Among the entries below, find every line that has "wrist" and pull it out.

(Limb landmark coordinates)
============================================================

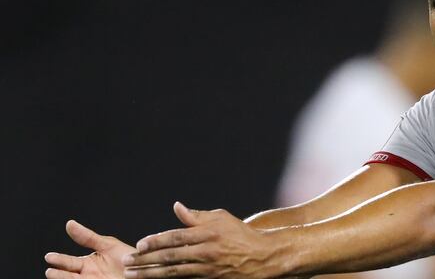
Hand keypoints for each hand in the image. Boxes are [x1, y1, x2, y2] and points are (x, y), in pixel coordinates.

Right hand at [45, 220, 134, 278]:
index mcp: (89, 263)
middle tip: (50, 269)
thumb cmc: (129, 257)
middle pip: (68, 274)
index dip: (59, 259)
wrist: (146, 270)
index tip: (49, 256)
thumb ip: (88, 237)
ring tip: (53, 274)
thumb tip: (69, 224)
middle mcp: (88, 275)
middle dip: (59, 272)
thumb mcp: (107, 245)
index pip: (69, 262)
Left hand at [123, 202, 282, 278]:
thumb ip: (197, 216)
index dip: (156, 241)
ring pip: (174, 272)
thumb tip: (176, 207)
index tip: (139, 245)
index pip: (176, 236)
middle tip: (127, 262)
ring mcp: (209, 268)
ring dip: (151, 274)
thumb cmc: (240, 234)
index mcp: (208, 233)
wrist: (263, 256)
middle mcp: (207, 251)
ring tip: (133, 275)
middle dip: (146, 260)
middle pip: (170, 256)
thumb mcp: (221, 218)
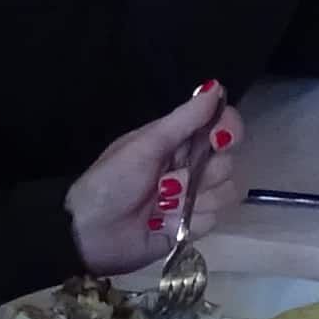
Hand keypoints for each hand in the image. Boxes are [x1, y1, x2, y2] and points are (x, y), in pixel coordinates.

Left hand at [61, 84, 241, 276]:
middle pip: (228, 162)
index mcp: (177, 141)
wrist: (90, 232)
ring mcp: (193, 198)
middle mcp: (191, 166)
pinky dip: (189, 221)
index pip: (222, 126)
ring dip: (193, 199)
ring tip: (163, 203)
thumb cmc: (112, 181)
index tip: (218, 139)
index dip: (228, 130)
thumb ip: (184, 119)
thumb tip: (216, 86)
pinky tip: (165, 222)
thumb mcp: (145, 145)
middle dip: (205, 172)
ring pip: (225, 192)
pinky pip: (212, 220)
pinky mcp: (192, 226)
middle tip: (172, 179)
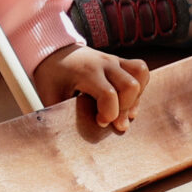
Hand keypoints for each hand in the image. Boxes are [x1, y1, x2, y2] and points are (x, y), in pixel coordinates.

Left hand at [32, 44, 147, 131]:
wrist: (53, 50)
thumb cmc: (52, 76)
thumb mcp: (51, 96)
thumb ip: (60, 115)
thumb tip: (67, 140)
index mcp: (86, 72)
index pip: (108, 95)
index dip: (108, 114)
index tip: (99, 122)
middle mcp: (104, 63)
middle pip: (130, 86)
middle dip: (125, 109)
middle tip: (113, 122)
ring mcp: (114, 60)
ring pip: (141, 74)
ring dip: (135, 97)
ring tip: (123, 110)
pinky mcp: (120, 61)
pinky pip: (141, 70)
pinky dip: (139, 87)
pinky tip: (126, 99)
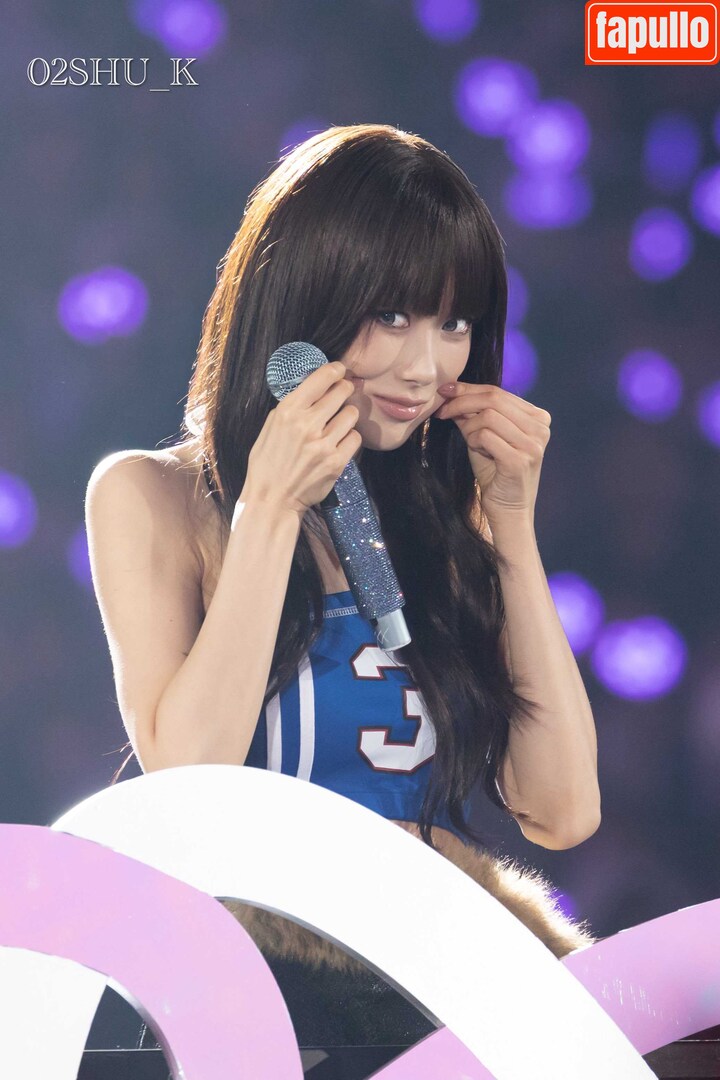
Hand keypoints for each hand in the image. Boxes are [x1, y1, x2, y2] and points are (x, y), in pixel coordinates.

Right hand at [244, 362, 360, 517]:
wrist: (272, 499)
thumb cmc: (267, 463)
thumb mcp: (270, 428)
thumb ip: (291, 408)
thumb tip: (312, 388)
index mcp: (288, 412)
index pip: (320, 379)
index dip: (334, 371)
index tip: (340, 370)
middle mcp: (307, 425)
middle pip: (341, 392)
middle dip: (345, 389)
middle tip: (344, 392)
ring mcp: (323, 444)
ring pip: (351, 414)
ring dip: (347, 416)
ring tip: (338, 423)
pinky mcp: (336, 462)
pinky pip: (355, 438)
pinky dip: (349, 438)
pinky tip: (339, 442)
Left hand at [434, 382, 550, 523]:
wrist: (508, 510)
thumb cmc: (495, 473)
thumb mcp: (483, 437)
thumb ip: (473, 414)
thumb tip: (451, 392)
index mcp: (538, 418)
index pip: (498, 392)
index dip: (468, 389)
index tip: (444, 391)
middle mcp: (541, 428)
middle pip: (493, 399)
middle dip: (461, 402)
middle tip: (442, 411)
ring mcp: (533, 444)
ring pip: (487, 416)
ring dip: (468, 427)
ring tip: (469, 442)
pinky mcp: (520, 460)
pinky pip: (485, 435)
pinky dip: (473, 440)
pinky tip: (477, 451)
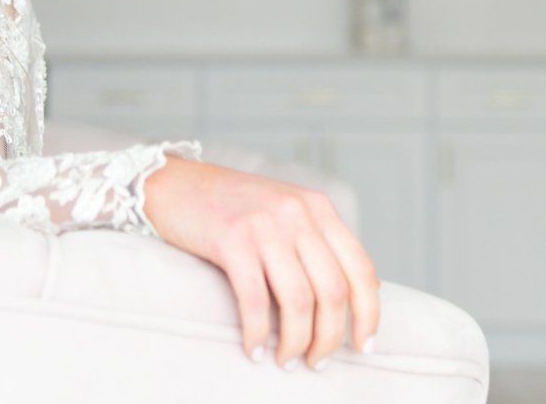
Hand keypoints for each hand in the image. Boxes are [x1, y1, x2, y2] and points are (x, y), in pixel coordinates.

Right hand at [141, 153, 380, 369]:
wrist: (176, 183)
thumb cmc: (230, 209)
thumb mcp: (284, 212)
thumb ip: (314, 243)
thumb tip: (346, 299)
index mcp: (318, 208)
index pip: (361, 268)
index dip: (369, 313)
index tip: (363, 345)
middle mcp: (298, 214)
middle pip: (333, 291)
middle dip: (329, 337)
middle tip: (317, 362)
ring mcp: (265, 225)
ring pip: (298, 301)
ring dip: (297, 342)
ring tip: (287, 361)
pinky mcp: (231, 240)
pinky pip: (255, 301)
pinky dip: (258, 334)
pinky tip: (254, 350)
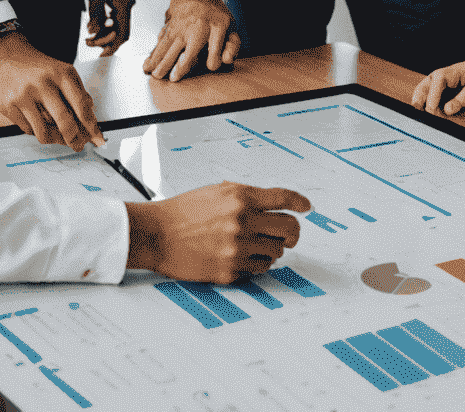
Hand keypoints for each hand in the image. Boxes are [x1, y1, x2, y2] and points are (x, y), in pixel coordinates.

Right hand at [0, 31, 103, 150]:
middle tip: (78, 145)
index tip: (96, 137)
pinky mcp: (9, 105)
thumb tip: (91, 116)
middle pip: (65, 121)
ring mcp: (25, 94)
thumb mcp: (60, 70)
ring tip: (59, 139)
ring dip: (55, 140)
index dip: (91, 124)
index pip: (81, 103)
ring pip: (44, 131)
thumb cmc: (36, 66)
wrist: (4, 55)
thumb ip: (76, 91)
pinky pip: (28, 129)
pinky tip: (38, 124)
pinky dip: (36, 131)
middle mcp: (44, 82)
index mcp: (61, 72)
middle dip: (74, 138)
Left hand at [81, 0, 134, 54]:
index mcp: (124, 5)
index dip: (112, 46)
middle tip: (90, 43)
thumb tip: (93, 31)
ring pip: (118, 25)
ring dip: (105, 33)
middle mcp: (127, 5)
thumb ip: (96, 13)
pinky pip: (115, 17)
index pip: (122, 33)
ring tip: (90, 36)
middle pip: (121, 32)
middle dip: (106, 41)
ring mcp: (124, 1)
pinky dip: (106, 24)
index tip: (101, 54)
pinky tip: (96, 24)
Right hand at [126, 184, 311, 282]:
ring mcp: (237, 248)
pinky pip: (258, 270)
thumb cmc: (183, 211)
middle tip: (290, 234)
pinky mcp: (229, 270)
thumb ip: (245, 196)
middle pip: (288, 228)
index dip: (299, 202)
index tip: (306, 207)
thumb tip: (270, 204)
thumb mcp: (216, 192)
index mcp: (240, 197)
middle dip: (293, 231)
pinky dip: (256, 264)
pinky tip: (245, 257)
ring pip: (276, 252)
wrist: (157, 234)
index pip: (283, 198)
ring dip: (272, 248)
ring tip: (258, 245)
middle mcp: (242, 221)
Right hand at [143, 0, 240, 80]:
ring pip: (170, 46)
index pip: (216, 46)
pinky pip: (160, 42)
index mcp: (216, 27)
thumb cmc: (214, 14)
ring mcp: (181, 27)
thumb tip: (227, 61)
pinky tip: (147, 65)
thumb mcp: (230, 26)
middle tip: (172, 78)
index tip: (210, 66)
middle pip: (189, 47)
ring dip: (162, 61)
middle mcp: (197, 27)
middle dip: (180, 63)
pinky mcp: (169, 28)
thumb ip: (232, 45)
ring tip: (155, 74)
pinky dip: (153, 54)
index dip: (214, 58)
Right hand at [411, 22, 464, 116]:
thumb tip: (448, 110)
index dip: (432, 99)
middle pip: (422, 88)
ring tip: (421, 118)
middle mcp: (437, 78)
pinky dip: (426, 107)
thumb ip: (462, 99)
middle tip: (420, 115)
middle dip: (419, 101)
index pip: (435, 85)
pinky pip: (428, 99)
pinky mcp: (438, 92)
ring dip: (420, 104)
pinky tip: (428, 116)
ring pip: (422, 93)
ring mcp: (436, 85)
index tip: (432, 112)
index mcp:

============================================================

Task solution:
wrist: (146, 270)
wrist: (263, 256)
wrist: (90, 232)
wrist: (53, 50)
wrist: (272, 499)
wrist: (508, 510)
wrist: (176, 183)
wrist: (4, 55)
wrist: (157, 234)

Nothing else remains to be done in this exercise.